EXTRACTED RECORDS –

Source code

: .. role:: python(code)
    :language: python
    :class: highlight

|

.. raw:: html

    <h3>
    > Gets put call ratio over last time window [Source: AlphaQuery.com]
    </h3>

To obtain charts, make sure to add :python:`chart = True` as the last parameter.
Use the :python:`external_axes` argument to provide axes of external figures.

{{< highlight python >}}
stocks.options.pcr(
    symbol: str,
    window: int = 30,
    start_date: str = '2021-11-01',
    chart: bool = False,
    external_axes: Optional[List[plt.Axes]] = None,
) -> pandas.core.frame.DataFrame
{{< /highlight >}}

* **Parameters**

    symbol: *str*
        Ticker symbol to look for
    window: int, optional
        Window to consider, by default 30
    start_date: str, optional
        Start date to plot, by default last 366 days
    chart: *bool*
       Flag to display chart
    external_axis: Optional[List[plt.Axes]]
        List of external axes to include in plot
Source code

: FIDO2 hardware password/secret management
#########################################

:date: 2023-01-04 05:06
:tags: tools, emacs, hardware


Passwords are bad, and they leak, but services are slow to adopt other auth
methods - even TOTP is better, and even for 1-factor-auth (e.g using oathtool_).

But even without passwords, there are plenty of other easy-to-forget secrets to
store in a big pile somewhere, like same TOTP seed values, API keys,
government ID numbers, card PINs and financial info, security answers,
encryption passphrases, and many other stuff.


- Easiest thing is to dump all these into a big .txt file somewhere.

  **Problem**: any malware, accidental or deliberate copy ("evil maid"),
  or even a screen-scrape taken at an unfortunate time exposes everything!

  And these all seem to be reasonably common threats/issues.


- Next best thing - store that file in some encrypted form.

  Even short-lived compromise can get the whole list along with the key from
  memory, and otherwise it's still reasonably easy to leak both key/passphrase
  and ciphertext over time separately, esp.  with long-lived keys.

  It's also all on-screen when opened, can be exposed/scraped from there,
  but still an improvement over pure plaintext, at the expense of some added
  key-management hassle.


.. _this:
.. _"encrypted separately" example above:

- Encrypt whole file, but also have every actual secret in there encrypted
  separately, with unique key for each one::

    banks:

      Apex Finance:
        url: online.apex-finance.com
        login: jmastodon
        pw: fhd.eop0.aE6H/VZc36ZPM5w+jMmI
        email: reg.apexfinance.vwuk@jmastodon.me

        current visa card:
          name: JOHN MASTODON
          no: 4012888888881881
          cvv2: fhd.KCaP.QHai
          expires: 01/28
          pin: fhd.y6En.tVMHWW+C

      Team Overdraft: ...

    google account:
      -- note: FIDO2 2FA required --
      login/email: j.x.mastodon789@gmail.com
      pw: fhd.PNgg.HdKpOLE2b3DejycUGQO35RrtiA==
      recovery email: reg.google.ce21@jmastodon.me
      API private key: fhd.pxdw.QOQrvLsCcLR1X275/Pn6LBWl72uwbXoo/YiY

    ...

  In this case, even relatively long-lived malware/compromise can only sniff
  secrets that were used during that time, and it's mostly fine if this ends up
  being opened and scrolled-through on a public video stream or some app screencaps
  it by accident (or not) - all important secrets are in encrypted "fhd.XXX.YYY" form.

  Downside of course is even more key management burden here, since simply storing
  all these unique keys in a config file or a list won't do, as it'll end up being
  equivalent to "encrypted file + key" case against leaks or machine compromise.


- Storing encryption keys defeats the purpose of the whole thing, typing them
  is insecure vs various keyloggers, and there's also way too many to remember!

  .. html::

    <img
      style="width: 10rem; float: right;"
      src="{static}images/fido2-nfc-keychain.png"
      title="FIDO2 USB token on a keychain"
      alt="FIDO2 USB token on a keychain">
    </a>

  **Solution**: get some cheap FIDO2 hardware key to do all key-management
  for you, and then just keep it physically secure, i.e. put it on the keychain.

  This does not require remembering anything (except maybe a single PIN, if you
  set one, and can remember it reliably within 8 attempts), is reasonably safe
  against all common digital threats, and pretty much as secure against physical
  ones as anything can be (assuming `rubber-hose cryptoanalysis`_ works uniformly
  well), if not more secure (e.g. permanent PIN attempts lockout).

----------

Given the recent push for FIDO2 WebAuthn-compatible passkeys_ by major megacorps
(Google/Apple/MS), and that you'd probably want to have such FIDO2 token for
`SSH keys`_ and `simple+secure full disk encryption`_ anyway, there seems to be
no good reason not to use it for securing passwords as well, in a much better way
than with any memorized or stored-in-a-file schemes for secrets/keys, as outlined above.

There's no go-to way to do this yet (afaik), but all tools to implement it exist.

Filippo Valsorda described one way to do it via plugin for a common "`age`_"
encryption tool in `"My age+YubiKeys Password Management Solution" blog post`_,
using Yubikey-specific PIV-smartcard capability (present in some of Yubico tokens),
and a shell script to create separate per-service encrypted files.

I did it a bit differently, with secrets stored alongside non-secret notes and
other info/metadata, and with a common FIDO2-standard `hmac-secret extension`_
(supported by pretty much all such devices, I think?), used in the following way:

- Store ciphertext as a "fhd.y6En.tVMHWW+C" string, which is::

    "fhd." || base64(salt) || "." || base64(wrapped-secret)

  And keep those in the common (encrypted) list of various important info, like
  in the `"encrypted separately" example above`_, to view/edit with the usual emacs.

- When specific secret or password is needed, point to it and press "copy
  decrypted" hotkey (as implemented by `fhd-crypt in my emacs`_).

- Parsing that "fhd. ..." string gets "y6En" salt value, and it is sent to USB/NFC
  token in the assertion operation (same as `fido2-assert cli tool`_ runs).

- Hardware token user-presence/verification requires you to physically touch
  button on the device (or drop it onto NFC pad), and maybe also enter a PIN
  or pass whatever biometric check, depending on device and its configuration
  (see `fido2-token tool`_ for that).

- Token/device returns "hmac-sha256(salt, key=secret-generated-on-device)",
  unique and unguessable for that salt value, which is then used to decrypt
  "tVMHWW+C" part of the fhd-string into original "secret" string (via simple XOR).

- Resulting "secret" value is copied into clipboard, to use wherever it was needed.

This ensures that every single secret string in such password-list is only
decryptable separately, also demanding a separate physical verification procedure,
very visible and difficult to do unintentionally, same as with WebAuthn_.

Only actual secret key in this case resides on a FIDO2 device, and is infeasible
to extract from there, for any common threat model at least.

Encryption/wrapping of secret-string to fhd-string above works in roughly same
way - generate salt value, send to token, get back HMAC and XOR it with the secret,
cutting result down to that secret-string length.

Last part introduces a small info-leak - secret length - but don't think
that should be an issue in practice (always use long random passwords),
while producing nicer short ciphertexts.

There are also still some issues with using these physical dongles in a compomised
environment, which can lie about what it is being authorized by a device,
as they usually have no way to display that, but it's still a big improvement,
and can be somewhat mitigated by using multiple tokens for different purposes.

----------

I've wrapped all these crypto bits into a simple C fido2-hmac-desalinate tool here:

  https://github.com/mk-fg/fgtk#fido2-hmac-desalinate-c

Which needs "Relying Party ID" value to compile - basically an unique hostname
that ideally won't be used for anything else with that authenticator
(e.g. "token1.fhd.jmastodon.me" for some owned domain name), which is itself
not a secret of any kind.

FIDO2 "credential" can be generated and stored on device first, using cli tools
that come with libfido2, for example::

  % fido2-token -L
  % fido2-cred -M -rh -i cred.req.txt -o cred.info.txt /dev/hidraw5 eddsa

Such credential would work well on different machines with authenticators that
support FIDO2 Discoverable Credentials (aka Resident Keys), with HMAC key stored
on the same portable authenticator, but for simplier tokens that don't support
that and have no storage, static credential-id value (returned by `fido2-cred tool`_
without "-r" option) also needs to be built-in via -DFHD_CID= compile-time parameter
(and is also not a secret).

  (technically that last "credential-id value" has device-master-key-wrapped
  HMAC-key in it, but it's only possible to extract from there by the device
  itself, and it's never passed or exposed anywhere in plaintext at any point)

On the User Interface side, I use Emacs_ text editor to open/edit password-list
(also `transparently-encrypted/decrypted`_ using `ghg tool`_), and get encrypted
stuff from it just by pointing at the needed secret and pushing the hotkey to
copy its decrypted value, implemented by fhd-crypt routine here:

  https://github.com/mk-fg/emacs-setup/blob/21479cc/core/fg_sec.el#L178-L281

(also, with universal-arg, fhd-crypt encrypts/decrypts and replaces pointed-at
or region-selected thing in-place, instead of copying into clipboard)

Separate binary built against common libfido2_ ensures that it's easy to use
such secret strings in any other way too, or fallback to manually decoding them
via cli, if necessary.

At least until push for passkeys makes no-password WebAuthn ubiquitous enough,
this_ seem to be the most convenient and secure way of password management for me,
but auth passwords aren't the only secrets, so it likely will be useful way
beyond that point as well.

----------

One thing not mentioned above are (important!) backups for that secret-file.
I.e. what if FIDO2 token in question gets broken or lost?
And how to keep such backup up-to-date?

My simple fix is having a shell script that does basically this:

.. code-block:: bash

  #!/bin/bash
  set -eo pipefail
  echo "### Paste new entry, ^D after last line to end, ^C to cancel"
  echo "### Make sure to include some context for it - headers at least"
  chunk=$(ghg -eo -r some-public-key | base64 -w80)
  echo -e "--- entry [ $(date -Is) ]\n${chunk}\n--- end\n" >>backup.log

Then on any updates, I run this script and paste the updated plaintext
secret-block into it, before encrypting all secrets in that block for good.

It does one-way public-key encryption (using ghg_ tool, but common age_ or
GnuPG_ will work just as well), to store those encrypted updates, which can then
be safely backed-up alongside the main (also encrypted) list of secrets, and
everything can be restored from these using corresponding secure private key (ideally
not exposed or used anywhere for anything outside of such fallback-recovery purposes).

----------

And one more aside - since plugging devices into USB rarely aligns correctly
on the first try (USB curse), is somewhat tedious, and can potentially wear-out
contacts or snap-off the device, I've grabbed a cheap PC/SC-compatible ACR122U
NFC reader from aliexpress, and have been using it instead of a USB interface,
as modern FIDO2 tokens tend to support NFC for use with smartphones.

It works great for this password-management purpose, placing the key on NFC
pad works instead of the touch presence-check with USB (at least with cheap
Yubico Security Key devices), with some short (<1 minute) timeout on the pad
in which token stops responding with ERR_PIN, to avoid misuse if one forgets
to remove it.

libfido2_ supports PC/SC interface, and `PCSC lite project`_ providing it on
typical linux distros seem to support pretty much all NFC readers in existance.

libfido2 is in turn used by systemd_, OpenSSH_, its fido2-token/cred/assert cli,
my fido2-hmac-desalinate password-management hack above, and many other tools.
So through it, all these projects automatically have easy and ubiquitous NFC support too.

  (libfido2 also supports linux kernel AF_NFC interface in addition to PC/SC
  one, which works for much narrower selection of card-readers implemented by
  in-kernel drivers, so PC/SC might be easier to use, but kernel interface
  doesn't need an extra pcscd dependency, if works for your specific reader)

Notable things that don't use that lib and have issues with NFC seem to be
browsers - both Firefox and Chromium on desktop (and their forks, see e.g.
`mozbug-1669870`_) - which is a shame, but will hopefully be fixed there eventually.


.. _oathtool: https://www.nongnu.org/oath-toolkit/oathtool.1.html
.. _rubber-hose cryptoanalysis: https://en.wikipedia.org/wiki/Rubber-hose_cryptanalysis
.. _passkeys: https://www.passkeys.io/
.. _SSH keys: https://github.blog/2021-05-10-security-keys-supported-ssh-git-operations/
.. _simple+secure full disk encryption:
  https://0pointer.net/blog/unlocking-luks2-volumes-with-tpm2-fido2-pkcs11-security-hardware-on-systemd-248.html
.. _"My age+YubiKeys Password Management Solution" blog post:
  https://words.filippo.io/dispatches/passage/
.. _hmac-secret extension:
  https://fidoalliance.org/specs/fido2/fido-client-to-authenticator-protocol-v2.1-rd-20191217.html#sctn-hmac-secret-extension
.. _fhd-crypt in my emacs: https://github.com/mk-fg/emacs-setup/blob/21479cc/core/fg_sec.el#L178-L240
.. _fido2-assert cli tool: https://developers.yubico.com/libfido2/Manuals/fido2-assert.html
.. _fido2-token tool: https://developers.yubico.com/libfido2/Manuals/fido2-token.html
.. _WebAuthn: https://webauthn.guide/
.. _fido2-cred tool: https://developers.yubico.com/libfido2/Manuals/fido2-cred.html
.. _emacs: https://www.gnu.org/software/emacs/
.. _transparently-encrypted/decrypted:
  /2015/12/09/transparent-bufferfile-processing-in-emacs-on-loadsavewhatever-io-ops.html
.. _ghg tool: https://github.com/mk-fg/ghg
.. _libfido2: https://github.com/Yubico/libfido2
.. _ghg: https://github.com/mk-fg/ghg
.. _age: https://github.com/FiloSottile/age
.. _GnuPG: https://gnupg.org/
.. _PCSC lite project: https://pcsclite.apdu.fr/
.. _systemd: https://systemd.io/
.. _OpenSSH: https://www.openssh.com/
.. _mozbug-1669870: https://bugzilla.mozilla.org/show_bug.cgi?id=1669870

TASK TO CARRY OUT –
Lines in the data that hold "still" must be located and copied.

YOUR RESPONSE –
  memory, and otherwise it's still reasonably easy to leak both key/passphrase
  but still an improvement over pure plaintext, at the expense of some added
There are also still some issues with using these physical dongles in a compomised
as they usually have no way to display that, but it's still a big improvement,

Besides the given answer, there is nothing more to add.